Fatores sociais são muitas vezes tão importantes como fatores fisiológicos na avaliação do impacto da pandemia. Aos 48 anos, Carlos Eduardo Rogério é negro e professor em uma escola pública de Franca, no interior de São Paulo. A região está na fase vermelha do Plano SP de flexibilização econômica, com alta taxa de ocupação de UTI. Mesmo com obesidade, Carlos teve que voltar a trabalhar neste mês com o retorno das aulas presenciais nas unidades de ensino de São Paulo. Apesar desses fatores de risco, ele faz parte da população que ainda aguarda seu lugar na fila de vacinação.
"Eu me sinto em risco. Obviamente, seguimos todos os protocolos, mas dentro da escola há o risco porque estamos em contato direto com o público, com as crianças, com outros professores, os funcionários", afirma.
Professores, como Carlos, fazem parte das profissões que cobraram a inclusão prioritária na vacinação, mas foram preteridos. Até o momento, a prioridade de vacinação é para trabalhadores de saúde e para idosos, dois grupos com subrepresentação de negros, seja pela dificuldade de acesso ao ensino superior, sobretudo no caso de profissões na área médica, seja pela baixa expectativa de vida entre negros.

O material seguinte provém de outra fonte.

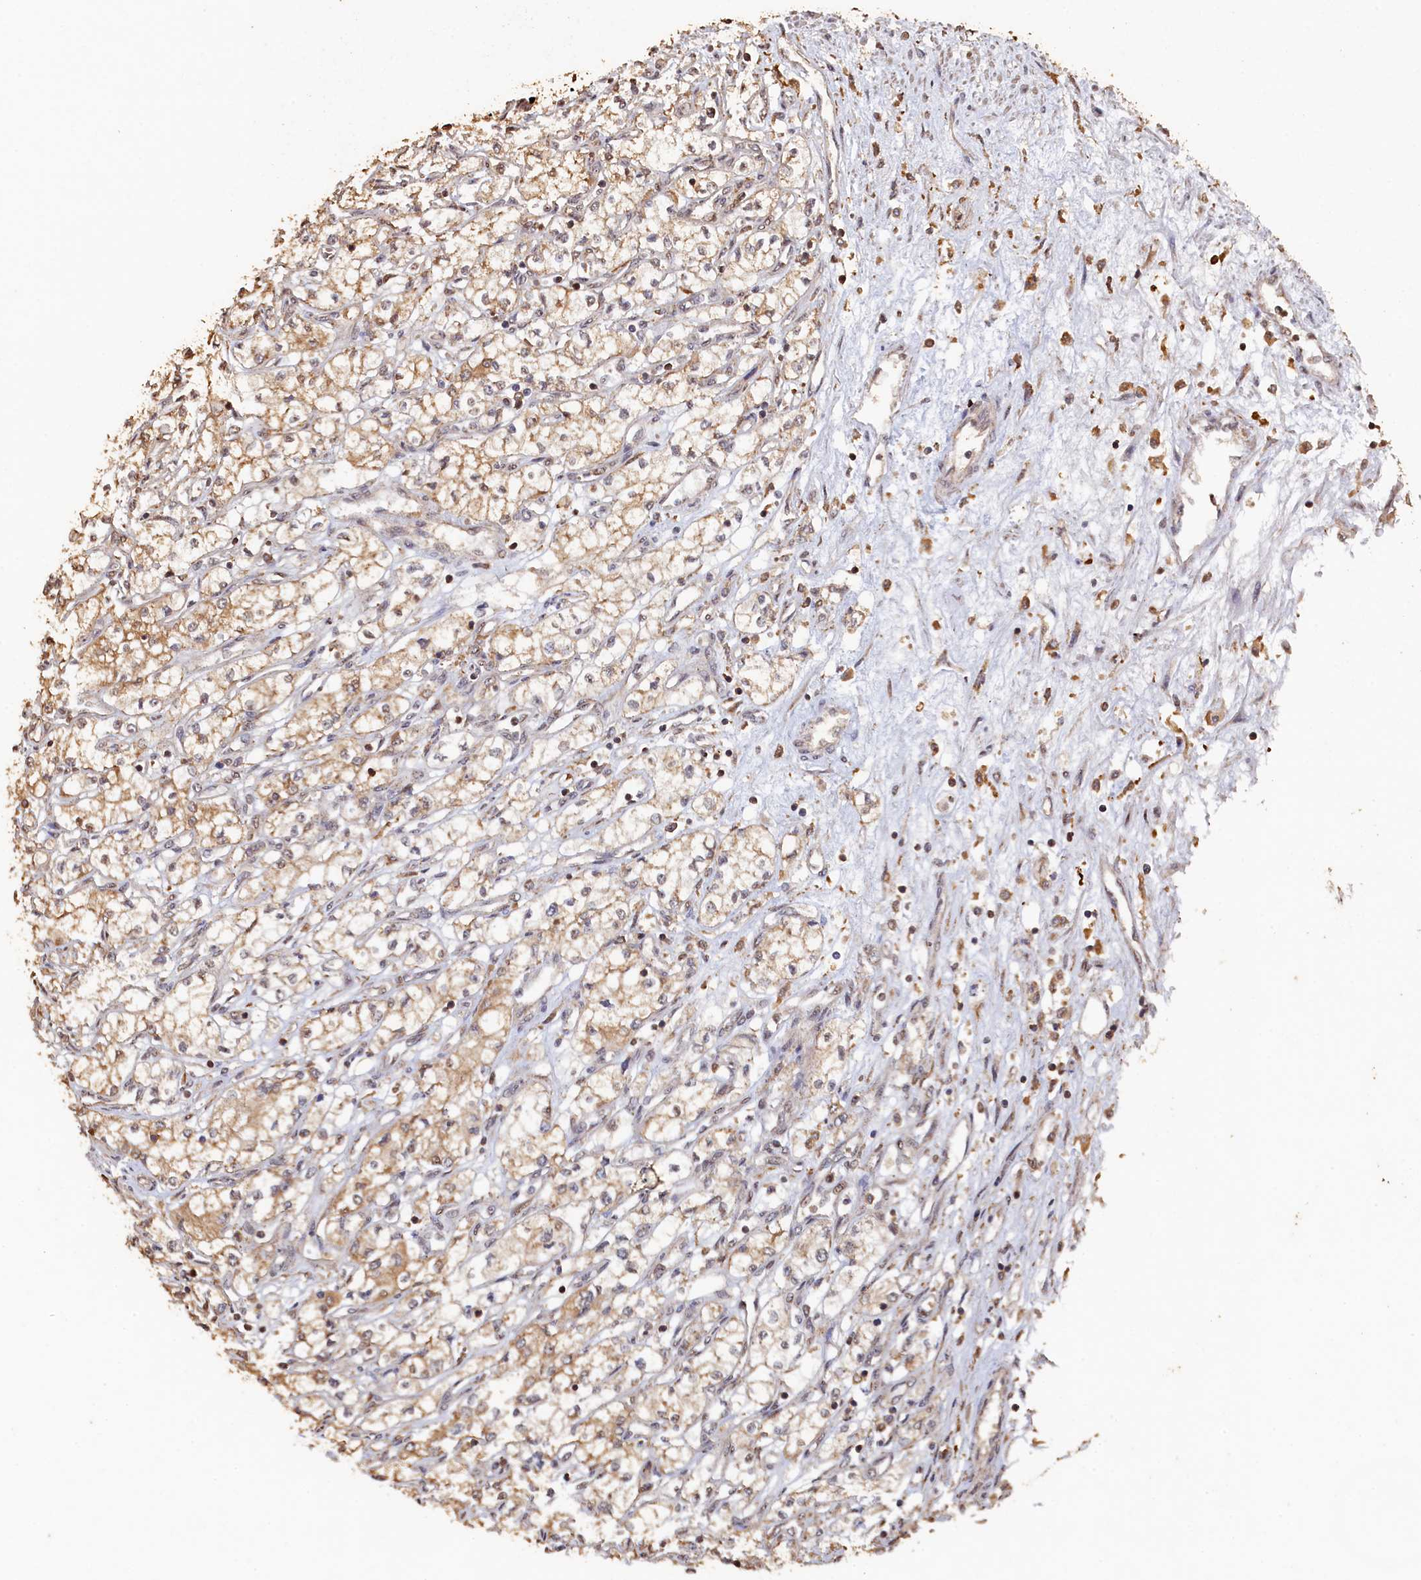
{"staining": {"intensity": "weak", "quantity": ">75%", "location": "cytoplasmic/membranous"}, "tissue": "renal cancer", "cell_type": "Tumor cells", "image_type": "cancer", "snomed": [{"axis": "morphology", "description": "Adenocarcinoma, NOS"}, {"axis": "topography", "description": "Kidney"}], "caption": "Renal adenocarcinoma was stained to show a protein in brown. There is low levels of weak cytoplasmic/membranous positivity in approximately >75% of tumor cells. The staining was performed using DAB (3,3'-diaminobenzidine), with brown indicating positive protein expression. Nuclei are stained blue with hematoxylin.", "gene": "PIGN", "patient": {"sex": "male", "age": 59}}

Carlos não acredita haver necessidade específica de se priorizar os negros na vacinação. Mas defende se levar em conta as profissões em que a proporção de negros é maior. Entre médicos vacinados, negros são 11% (com 0,8% se identificando como pretos), brancos são 37% e 44% não identificaram sua cor. Já entre cozinheiros, 33% disseram que são pretos ou pardos, percentual similar ao de brancos.
"Eu penso nas pessoas que pegam transporte coletivo todo dia. Faxineiras, por exemplo. Não defendo vacinar apenas as faxineiras negras, mas todas. Por outro lado, é uma profissão em que a maioria são mulheres negras", diz.